In the near future, a higher spatial and thermal resolution, greater number of spectral bands and more

sophisticated correction for both atmosphere and emissivity will allow for a wider use of thermal

infrared information in assessing land use impact and ecosystem functioning [39]. Ongoing research that

tests both ground and airborne thermal infrared measurements (DAIS) can be seen as a preliminary study

for the use of space borne data and can play an important role in the development of detailed and

accurate land use impact assessments [36].

Finally, the partitioning of solar exergy dissipation between the different ecosystem processes and its

changes over time are still insufficiently understood. Evapotranspiration and stomatal activity [21,31,38]

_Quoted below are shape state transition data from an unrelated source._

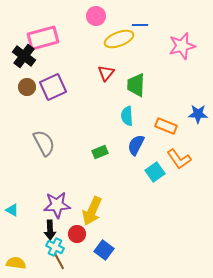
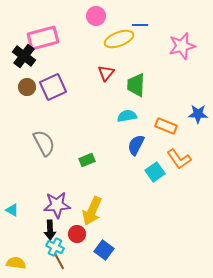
cyan semicircle: rotated 84 degrees clockwise
green rectangle: moved 13 px left, 8 px down
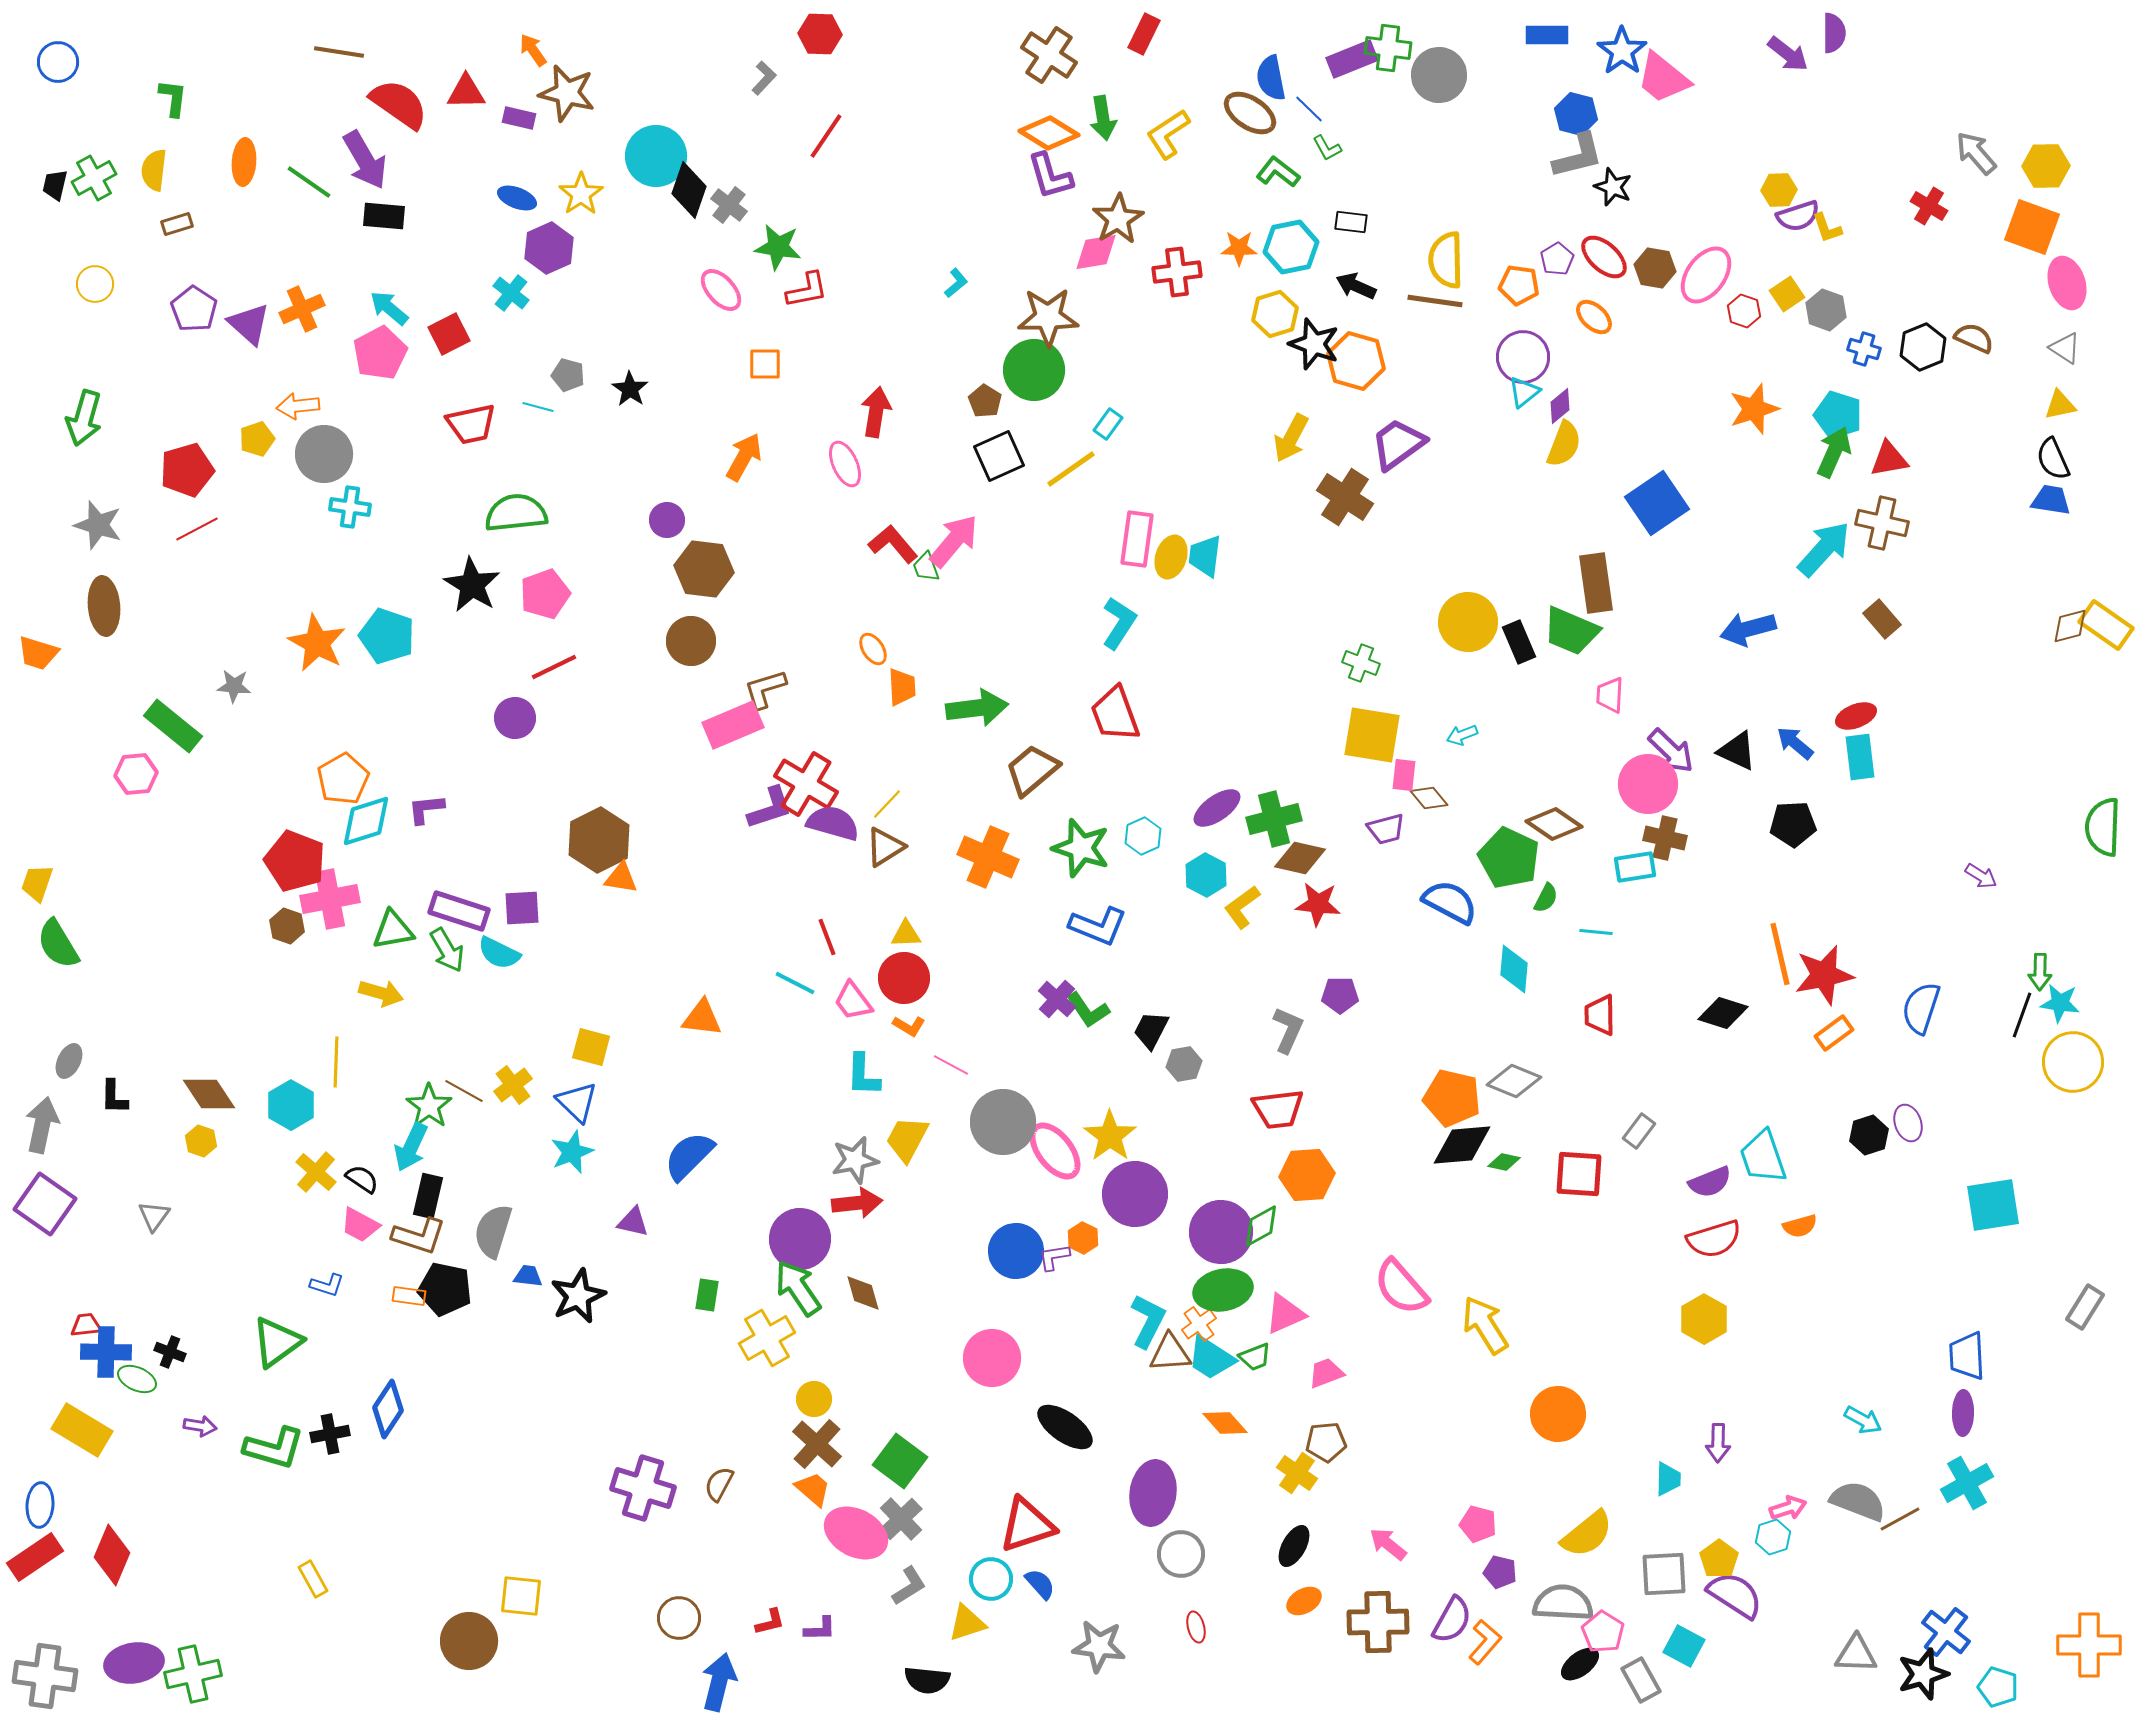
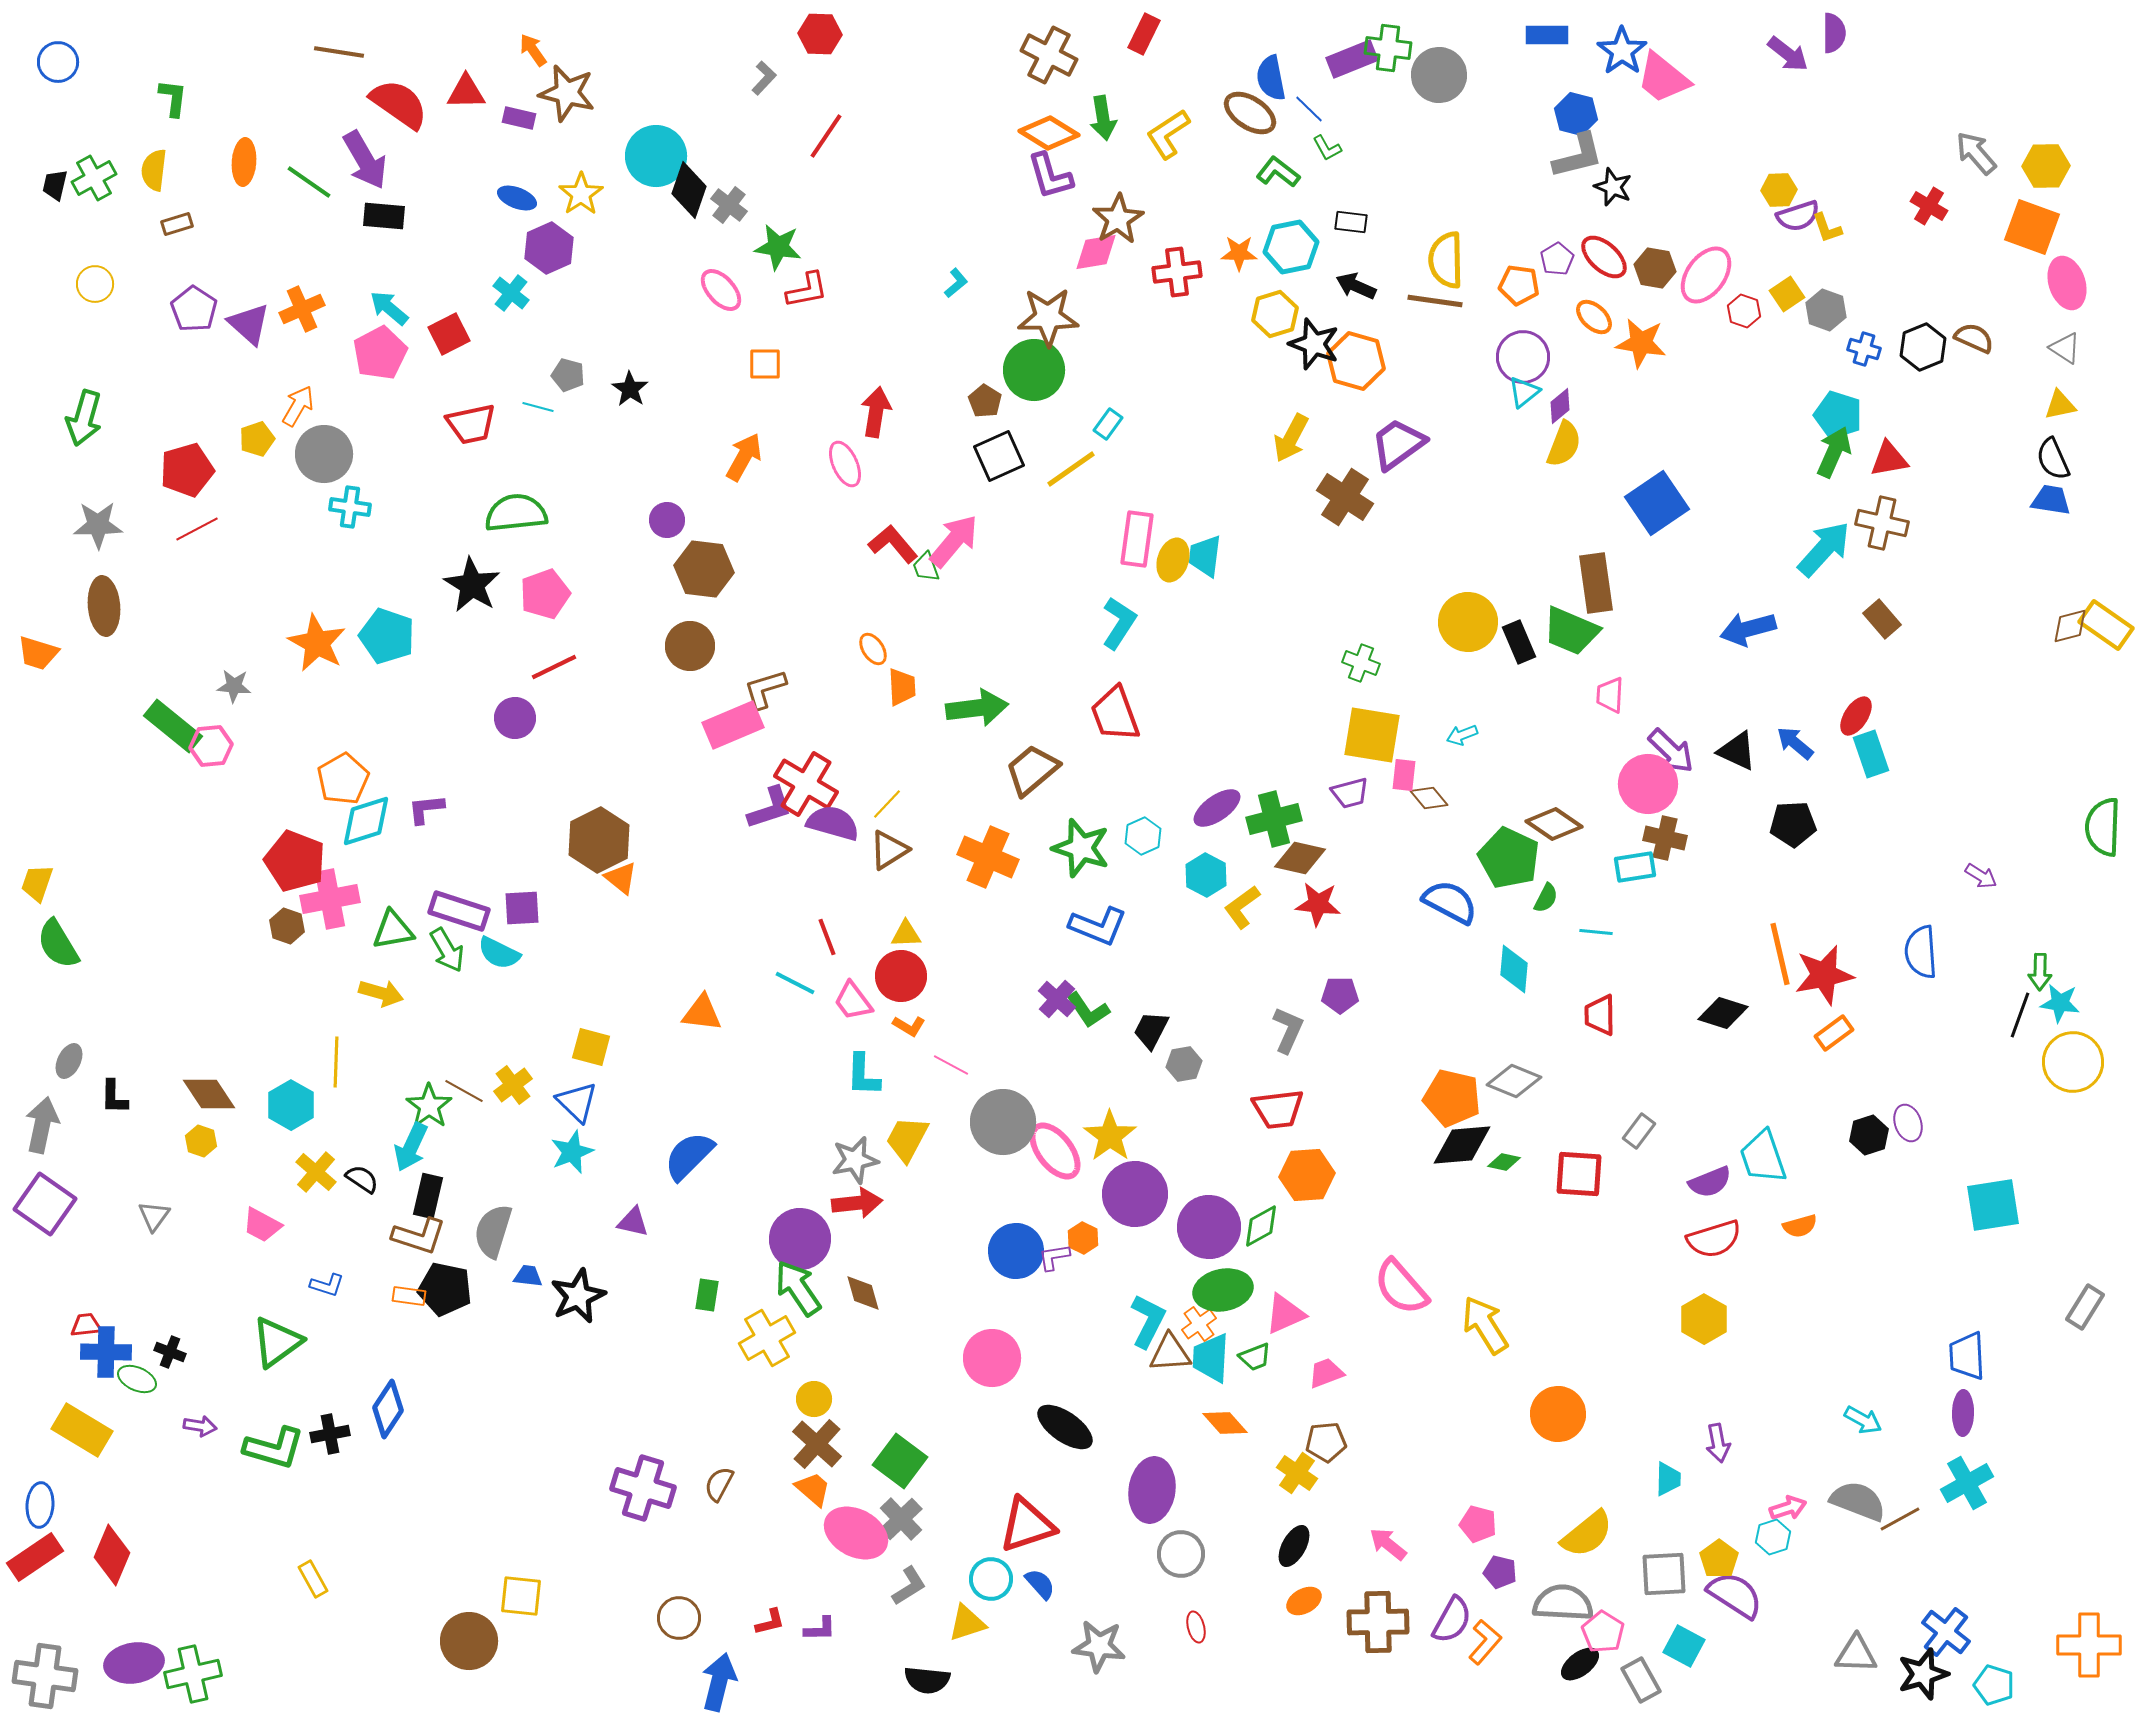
brown cross at (1049, 55): rotated 6 degrees counterclockwise
orange star at (1239, 248): moved 5 px down
orange arrow at (298, 406): rotated 126 degrees clockwise
orange star at (1754, 409): moved 113 px left, 66 px up; rotated 27 degrees clockwise
gray star at (98, 525): rotated 18 degrees counterclockwise
yellow ellipse at (1171, 557): moved 2 px right, 3 px down
brown circle at (691, 641): moved 1 px left, 5 px down
red ellipse at (1856, 716): rotated 36 degrees counterclockwise
cyan rectangle at (1860, 757): moved 11 px right, 3 px up; rotated 12 degrees counterclockwise
pink hexagon at (136, 774): moved 75 px right, 28 px up
purple trapezoid at (1386, 829): moved 36 px left, 36 px up
brown triangle at (885, 847): moved 4 px right, 3 px down
orange triangle at (621, 878): rotated 30 degrees clockwise
red circle at (904, 978): moved 3 px left, 2 px up
blue semicircle at (1921, 1008): moved 56 px up; rotated 22 degrees counterclockwise
black line at (2022, 1015): moved 2 px left
orange triangle at (702, 1018): moved 5 px up
pink trapezoid at (360, 1225): moved 98 px left
purple circle at (1221, 1232): moved 12 px left, 5 px up
cyan trapezoid at (1211, 1358): rotated 60 degrees clockwise
purple arrow at (1718, 1443): rotated 12 degrees counterclockwise
purple ellipse at (1153, 1493): moved 1 px left, 3 px up
cyan pentagon at (1998, 1687): moved 4 px left, 2 px up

and the building and maintenance of structural vegetative elements [13] are undoubtedly key factors in

this, but its relation to overall complexity needs to be further studied.

5. Conclusions

Most proposed methodologies for evaluating the land use impact in LCA use indicators that are

compatible with the ecosystem exergy concept. The problem encountered with many indicators is that

they are chosen arbitrarily, that they are not quantitative, not valid for all land uses or difficult to

measure. An alternative single indicator based on thermal (airborne) remote sensing has the potential to

offer a quick and relatively cheap value for land use impact, which is fully compatible with the exergy

concept, because it measures the ecosystem function in terms of energy dissipation in a direct and

integrated way.

Hybrid multi-indicator based land use impact assessment methods, such as the one introduced by

Muys and Garcia Quijano [27] includes exergy storage and exergy dissipation indicators within the

themes soil, water, vegetation and biodiversity. The inclusion of thermal ecosystem indicators might

contribute to the overall efficiency of the multi-indicator method since it describes in a synthetic way the

system’s energy buffering capacity (exergy dissipation).

More research is needed to make thermal land use indicators operational: ongoing research on

airborne (DAIS thermal sensor; in the framework of the EU HYSENS campaign) and ground thermal

infrared measurements in relation with existing land use impact assessment methods will provide an

insight in the thermal behaviour of a range of (semi) natural and anthropized systems [36].